We examined normal and Huntington's disease (HD) human striatum with specific monoclonal antibodies to nonphosphorylated (SMI 32) and phosphorylated (SMI 31) neurofilament and neural cell adhesion molecule (NCAM). SMI 32 identifies medium‐sized neuronal perikarya and dendrites in normal striatum. Axons are not immunoreactive. In high‐grade HD striatum (grades 3 and 4) SMI 32 neurons are morphologically abnormal and significantly depleted. Dendritic arbors are intensely immunoreactive, tortuous, and fragmented, especially in the subependymal zone.
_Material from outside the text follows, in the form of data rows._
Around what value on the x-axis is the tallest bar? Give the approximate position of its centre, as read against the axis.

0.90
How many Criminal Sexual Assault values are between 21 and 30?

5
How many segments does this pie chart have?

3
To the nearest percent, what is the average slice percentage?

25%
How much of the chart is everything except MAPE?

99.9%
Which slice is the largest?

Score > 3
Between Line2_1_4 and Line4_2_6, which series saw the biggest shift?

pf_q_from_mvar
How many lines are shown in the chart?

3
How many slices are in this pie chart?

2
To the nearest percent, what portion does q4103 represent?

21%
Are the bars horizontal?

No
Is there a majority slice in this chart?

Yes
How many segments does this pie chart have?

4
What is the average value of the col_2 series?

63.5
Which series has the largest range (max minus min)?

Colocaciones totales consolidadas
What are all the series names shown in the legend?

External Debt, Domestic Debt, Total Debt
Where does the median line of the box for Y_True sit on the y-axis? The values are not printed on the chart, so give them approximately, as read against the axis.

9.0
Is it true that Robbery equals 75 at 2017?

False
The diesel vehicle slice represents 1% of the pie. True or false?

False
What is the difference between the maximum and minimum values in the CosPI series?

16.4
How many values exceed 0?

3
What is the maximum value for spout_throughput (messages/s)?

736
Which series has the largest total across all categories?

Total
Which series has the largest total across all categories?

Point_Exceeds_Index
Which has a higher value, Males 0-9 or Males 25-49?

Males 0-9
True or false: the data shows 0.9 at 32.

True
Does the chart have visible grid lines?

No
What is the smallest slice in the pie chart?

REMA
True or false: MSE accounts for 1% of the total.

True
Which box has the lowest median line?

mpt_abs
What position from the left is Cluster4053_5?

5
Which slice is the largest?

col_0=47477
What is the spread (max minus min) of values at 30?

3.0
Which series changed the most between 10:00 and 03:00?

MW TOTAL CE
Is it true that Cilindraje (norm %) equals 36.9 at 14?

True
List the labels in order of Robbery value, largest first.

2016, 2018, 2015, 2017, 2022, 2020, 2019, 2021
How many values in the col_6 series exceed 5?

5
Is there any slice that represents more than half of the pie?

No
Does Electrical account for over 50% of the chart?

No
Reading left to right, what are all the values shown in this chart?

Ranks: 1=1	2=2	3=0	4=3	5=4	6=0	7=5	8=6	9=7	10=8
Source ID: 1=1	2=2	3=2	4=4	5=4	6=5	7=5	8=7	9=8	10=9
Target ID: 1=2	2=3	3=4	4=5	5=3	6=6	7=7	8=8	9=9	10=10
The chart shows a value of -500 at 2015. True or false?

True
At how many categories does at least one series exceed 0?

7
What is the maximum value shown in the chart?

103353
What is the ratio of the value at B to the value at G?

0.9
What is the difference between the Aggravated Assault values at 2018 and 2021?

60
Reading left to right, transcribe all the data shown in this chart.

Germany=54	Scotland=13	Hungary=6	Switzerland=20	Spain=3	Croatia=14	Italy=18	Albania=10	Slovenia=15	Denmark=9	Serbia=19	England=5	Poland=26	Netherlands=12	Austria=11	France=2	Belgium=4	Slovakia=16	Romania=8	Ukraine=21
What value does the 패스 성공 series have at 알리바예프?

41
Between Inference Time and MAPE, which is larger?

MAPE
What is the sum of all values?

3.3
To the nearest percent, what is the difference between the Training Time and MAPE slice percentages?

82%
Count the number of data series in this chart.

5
Proliferative SMI 32–positive sprout‐like structures and axon‐like processes are seen. SMI 31 normally stains a fine meshwork of axon‐like processes that become intensely immunoreactive, condensed, convoluted, and fragmented in HD. NCAM staining is minimal in normal striatum, but, in HD striatum, many dot‐ and thread‐like structures are found, especially in the subependymal region. The abnormalities revealed by SMI 31, SMI 32, and NCAM suggest that neurofilament phosphorylation is altered and growth related proteins are reexpressed in HD. Dephosphorylation and destabilization of the cytoskeleton may contribute to neuronal injury and death in HD.